If optional rest is given, a "REST" command is sent to the server, passing rest as an argument. rest is usually a byte offset into the requested file, telling the server to restart sending the file's bytes at the requested offset, skipping over the initial bytes. Note however that RFC 959 requires only that rest be a string containing characters in the printable range from ASCII code 33 to ASCII code 126. The transfercmd() method, therefore, converts rest to a string, but no check is performed on the string's contents. If the server does not recognize the "REST" command, an error_reply exception will be raised. If this happens, simply call transfercmd() without a rest argument.
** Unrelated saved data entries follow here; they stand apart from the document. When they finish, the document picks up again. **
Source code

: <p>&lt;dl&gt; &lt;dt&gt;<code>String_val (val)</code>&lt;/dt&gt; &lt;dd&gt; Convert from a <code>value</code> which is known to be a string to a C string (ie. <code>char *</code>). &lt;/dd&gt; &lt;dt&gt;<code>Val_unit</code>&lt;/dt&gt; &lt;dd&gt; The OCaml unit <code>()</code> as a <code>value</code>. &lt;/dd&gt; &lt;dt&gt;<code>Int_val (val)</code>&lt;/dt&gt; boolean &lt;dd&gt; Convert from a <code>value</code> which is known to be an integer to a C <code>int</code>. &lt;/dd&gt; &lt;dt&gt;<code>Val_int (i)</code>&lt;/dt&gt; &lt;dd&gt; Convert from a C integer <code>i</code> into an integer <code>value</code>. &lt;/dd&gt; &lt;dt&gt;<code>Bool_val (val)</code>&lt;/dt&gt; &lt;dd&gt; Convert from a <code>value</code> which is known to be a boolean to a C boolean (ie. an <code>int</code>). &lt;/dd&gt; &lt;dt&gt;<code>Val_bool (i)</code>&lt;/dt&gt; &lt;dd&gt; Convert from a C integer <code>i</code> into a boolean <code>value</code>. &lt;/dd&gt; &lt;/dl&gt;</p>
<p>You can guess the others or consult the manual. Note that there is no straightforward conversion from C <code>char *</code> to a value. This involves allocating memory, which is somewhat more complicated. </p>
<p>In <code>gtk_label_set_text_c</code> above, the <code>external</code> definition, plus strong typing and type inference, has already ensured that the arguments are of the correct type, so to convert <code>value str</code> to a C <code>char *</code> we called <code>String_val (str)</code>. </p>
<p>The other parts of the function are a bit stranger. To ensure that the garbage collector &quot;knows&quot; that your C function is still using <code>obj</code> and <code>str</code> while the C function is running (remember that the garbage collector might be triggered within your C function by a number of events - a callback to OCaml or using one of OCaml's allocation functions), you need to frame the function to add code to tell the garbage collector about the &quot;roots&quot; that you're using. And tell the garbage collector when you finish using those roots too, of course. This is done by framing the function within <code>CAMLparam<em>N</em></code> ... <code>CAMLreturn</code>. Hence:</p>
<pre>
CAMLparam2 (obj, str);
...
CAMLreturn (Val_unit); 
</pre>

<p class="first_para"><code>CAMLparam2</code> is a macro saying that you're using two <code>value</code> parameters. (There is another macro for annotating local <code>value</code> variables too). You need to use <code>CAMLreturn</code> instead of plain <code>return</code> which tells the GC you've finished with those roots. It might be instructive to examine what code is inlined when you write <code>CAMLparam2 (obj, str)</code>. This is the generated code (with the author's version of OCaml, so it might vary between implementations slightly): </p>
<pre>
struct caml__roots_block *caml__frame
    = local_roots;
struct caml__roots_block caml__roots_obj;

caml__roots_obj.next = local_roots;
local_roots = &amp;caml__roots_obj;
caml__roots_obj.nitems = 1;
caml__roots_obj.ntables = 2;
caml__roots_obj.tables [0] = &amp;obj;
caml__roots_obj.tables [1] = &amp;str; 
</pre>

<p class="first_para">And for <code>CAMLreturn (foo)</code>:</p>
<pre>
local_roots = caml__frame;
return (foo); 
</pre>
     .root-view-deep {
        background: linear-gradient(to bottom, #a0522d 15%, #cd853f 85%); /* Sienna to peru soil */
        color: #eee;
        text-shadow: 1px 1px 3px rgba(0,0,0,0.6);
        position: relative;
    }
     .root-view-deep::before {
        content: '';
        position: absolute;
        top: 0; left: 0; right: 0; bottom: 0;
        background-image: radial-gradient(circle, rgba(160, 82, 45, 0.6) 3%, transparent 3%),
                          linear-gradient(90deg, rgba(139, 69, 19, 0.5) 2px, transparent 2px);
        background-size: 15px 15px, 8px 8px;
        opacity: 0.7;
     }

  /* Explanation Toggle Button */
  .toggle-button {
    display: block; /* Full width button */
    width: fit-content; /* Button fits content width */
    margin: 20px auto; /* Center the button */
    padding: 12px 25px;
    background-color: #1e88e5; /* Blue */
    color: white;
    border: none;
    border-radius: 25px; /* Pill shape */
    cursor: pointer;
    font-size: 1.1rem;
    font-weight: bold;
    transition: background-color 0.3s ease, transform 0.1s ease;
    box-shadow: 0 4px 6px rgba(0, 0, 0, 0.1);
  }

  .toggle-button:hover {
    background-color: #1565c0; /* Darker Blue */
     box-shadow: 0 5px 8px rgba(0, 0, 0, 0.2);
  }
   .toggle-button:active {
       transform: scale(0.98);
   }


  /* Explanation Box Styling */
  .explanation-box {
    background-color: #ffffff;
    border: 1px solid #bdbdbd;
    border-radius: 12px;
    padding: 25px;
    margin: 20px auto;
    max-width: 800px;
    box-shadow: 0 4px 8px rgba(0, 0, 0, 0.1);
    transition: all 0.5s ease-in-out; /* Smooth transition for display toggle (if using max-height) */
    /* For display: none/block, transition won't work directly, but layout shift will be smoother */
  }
ntransfercmd( cmd[, rest])
Like transfercmd(), but returns a tuple of the data connection and the expected size of the data. If the expected size could not be computed, None will be returned as the expected size. cmd and rest means the same thing as in transfercmd().

nlst( argument[, ...])
Return a list of files as returned by the "NLST" command. The optional argument is a directory to list (default is the current server directory). Multiple arguments can be used to pass non-standard options to the "NLST" command.

dir( argument[, ...])
Produce a directory listing as returned by the "LIST" command, printing it to standard output. The optional argument is a directory to list (default is the current server directory). Multiple arguments can be used to pass non-standard options to the "LIST"command. If the last argument is a function, it is used as a callback function as for retrlines(); the default prints to sys.stdout. This method returns None.

rename( fromname, toname)
Rename file fromname on the server to toname.

delete( filename)
Remove the file named filename from the server. If successful, returns the text of the response, otherwise raises error_perm on permission errors or error_reply on other errors.

cwd( pathname)
Set the current directory on the server.

mkd( pathname)
Create a new directory on the server.

pwd( )
Return the pathname of the current directory on the server.

rmd( dirname)
Remove the directory named dirname on the server.

size( filename)
Request the size of the file named filename on the server. On success, the size of the file is returned as an integer, otherwise None is returned. Note that the "SIZE" command is not standardized, but is supported by many common server implementations.

quit( )
Send a "QUIT" command to the server and close the connection. This is the ``polite'' way to close a connection, but it may raise an exception of the server reponds with an error to the "QUIT" command. This implies a call to the close() method which renders the FTP instance useless for subsequent calls (see below).

close( )
Close the connection unilaterally. This should not be applied to an already closed connection such as after a successful call to quit(). After this call the FTP instance should not be used any more (after a call to close() or quit() you cannot reopen the connection by issuing another login() method).